If you’ve scrolled through TikTok recently, you’ve likely seen baby-faced kids and tweens explaining their skin-care routines. They’ll show you their cleanser, their retinol (an ingredient meant to combat aging and acne), their daytime and nighttime moisturizers, and famously, their Drunk Elephant bronzing drops. These mini creators take their skin care seriously, making video “hauls” of products they’re obsessed with, sometimes racking up millions of views in the meantime.
But if that's one side of the story, the other is made up of people like Ellie, 16, who tells Teen Vogue that she saw a bunch of kids running around her local makeup store and causing a scene. Ellie saw what she guessed to be an 11-year-old girl pumping moisturizer out of a testing bottle and leaving it on the counter. “She didn’t even try the product," Ellie recalls, "she just made a mess for no reason. And I was like, Why are there so many kids here?”
In the comments for a video Ellie posted about the experience, people chimed in with their opinions, which range from comments such as “I only used chapstick and water to wash my face at her age” to people reminiscing about their own interests as 10-year-olds, including a commenter who remembered being into “Rugrats and how many hot Cheetos I could fit in my mouth.” And some commenters questioned Ellie’s decision to record the young kids in the first place.
The latest TikTok drama centers on “10-year-olds at Sephora.” Search the #sephora hashtag and you’ll see videos, viewed millions of times, that ask the same questions Ellie did: What are 10-year-olds doing in Sephora? Why are they so obsessed with skin-care routines when they’re literally children (and many of us older viewers didn’t even start using moisturizer until our mid-twenties)? And why do they leave such a mess?

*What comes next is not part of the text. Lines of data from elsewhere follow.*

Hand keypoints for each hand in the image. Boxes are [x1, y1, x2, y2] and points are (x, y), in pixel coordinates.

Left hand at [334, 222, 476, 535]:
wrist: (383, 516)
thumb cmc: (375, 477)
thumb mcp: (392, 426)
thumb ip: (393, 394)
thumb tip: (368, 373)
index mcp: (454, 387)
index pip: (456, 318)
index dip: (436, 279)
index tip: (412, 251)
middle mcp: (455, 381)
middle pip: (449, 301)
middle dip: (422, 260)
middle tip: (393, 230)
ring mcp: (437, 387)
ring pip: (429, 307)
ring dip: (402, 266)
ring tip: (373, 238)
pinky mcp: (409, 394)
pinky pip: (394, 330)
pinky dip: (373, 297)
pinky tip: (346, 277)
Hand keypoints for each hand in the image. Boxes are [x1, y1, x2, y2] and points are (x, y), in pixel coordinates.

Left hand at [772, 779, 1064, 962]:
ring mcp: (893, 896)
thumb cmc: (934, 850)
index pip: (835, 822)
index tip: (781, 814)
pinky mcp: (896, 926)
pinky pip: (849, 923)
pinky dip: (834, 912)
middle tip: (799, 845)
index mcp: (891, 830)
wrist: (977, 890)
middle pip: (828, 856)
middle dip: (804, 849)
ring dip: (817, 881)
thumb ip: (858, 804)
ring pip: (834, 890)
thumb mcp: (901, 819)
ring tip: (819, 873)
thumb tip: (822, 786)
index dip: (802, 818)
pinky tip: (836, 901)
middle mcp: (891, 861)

Adults on TikTok have been rapt by these particular questions, but the subject may also beg deeper inquiries: Is this whole phenomenon just a harmless example of young girls mimicking the habits of older ones they idolize, and is it being too harshly judged by adults? Or is this an example of how social media has forced kids to grow up much too quickly?
Gina, a 32-year-old mother, thinks it’s the former. She posted a TikTok of her four-year-old in Sephora with text over the video reading, “Little girls just want to be like their moms, it’s cute and fun, stop being mean about younger girls.”
In a conversation with Teen Vogue, Gina says she finds the criticism of kids in Sephora “harsh. They’re just idolizing [older girls]. I don’t think they’re trying to be grown up. They just think that’s what’s cool,” she adds. “Be cool to the young ones. Just let them have their interests. Live and let live.”
Like most young girls, I can remember wanting to emulate older ones. I wanted to shave my legs and wear makeup well before some considered it necessary or appropriate; my mom told me that one day I would want to be that young again, that I’d have the rest of my life to do those things. I certainly didn’t believe her at the time. I also remember the dreams I had about being grown up, wanting to be like Britney Spears. In that way, the outrage over 10-year-olds at Sephora seems like just another way we judge and shame young girls, putting limits on their girlhood, casting their desires as silly or superfluous.
At the same time, I am worried. The only step I took toward my unlikely dream of being Britney Spears was memorizing her discography. I didn’t have access to her skin-care routine or what makeup she wore or how, exactly, she applied it. I didn’t have access to videos of cool older girls telling me how to do my makeup so my face looked slimmer, nor to a variety of “wellness” routines designed to bust bloat or flush out the “toxins.” As much as I know wanting to be older is a feature of being young, I’m concerned that young girls are now exposed to pressures and standards through social media that other generations weren’t — pressures that introduce them to the desire to change how they look, to conform at a much younger age.
If part of the problem is adults scrutinizing the interests of young girls, it only makes sense to usher into the conversation an actual 10-year-old at Sephora. Enter Emma*, who loves Sephora, and was saddened by the number of videos she saw on her TikTok For You Page that disparage kids just like her.
First of all, she wants to clarify, she would never behave badly in a retail store; she is conscientious, she says, and cleans up after herself. More important, though, she doesn’t get what the big deal is. It’s annoying to hear adults talk about how when they were 10, they only cared about Barbies and unicorns. “I’m just saying, we’re a new generation and more people have shown us all this stuff,” Emma points out.
I ask her whether the obsession with skin care is a result of a desire to be an influencer. That’s part of it, she says. She would love to get PR packages and share her daily routine online. When she takes part in skin care, it’s kind of like she gets to dip a toe into that world.
But also, Emma adds, it’s just fun. She has both a daily and weekly skin-care routine with varying products, and when she gets new products from Sephora, she makes videos on her private TikTok channel for her friends to view. “It’s just a thing we do,” she says with a shrug. “I get it, Bratz dolls were probably popular when you were 10 years old. But I’m a kid [now], and this is what’s popular. This is the new toy that we have. This is a new generation, we’re Generation Alpha. And I’m proud of that.”
*Emma's real name is being withheld for privacy.